- Exercise directions:
Go through the data and report each line that holds the string "Ljubljana".

- Supplied material:

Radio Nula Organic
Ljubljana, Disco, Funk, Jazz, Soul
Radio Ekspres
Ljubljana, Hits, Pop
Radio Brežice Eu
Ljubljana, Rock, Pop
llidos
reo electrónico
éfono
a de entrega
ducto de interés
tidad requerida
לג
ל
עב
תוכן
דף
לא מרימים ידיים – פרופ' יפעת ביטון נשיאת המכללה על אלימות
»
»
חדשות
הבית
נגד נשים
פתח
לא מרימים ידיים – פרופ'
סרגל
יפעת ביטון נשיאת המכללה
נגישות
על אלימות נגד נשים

* * *

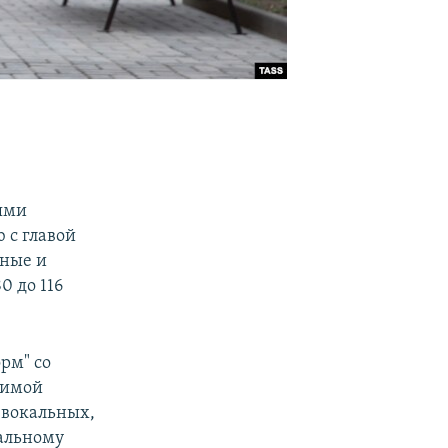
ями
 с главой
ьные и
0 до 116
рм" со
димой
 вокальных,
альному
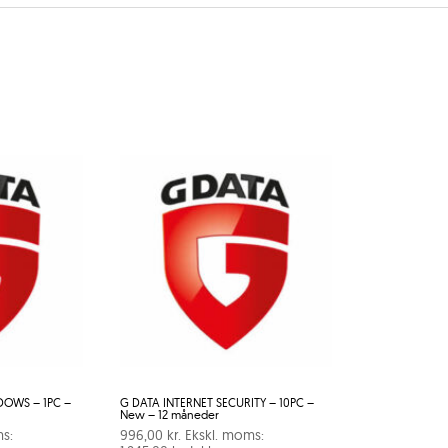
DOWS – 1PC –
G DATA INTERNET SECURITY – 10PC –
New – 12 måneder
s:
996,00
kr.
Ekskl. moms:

...

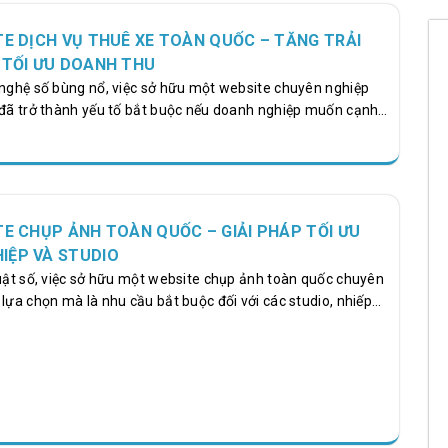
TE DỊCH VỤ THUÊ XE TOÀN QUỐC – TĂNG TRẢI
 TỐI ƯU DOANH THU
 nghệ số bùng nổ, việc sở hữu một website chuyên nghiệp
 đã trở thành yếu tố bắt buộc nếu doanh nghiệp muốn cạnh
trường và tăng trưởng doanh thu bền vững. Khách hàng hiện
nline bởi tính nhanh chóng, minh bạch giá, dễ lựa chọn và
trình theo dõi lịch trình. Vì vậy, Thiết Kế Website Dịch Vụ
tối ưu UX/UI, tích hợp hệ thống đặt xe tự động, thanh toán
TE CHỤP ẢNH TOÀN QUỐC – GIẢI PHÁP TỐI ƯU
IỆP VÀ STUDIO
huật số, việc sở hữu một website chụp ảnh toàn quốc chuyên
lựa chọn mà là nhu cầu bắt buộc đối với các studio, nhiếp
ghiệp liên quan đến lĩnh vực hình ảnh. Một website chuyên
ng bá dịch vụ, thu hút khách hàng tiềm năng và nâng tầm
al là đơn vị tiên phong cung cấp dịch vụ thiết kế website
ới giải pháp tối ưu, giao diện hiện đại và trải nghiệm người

- Output of the task:
Ljubljana, Disco, Funk, Jazz, Soul
Ljubljana, Hits, Pop
Ljubljana, Rock, Pop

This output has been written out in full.